* **WORK TO COMPLETE**: Every line containing "Regula" should be identified and copied from the data below.
○ ○ ○ ○ ○ ○ ○
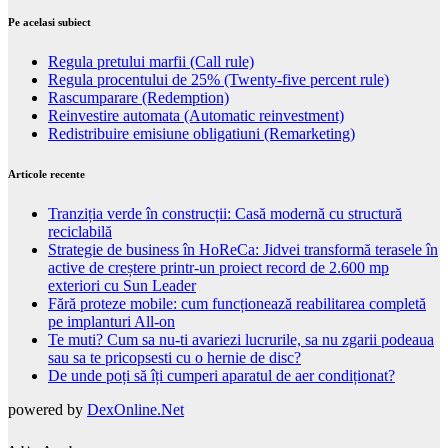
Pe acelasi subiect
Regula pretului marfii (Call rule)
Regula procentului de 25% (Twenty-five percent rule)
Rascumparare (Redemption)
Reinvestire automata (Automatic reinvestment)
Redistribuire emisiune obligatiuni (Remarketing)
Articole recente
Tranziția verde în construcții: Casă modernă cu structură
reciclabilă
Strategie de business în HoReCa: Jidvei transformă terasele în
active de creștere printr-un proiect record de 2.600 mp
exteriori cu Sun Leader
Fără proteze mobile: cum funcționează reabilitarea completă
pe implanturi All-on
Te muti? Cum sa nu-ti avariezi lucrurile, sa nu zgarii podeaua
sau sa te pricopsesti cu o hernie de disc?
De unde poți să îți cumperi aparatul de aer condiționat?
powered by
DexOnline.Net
○ ○ ○ ○ ○ ○ ○
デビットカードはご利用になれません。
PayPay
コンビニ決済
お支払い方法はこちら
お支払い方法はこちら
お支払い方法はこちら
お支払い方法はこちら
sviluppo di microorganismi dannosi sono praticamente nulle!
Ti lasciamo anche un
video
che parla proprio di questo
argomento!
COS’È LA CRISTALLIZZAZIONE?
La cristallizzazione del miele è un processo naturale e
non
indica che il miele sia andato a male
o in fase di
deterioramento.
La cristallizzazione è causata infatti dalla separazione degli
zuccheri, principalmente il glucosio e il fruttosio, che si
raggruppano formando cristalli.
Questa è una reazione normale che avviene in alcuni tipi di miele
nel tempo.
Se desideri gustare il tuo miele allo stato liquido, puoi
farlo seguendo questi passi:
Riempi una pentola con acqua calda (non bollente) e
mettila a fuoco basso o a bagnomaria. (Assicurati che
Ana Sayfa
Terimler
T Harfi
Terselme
○ ○ ○ ○ ○ ○ ○
* **ANSWER SECTION**:
Regula pretului marfii (Call rule)
Regula procentului de 25% (Twenty-five percent rule)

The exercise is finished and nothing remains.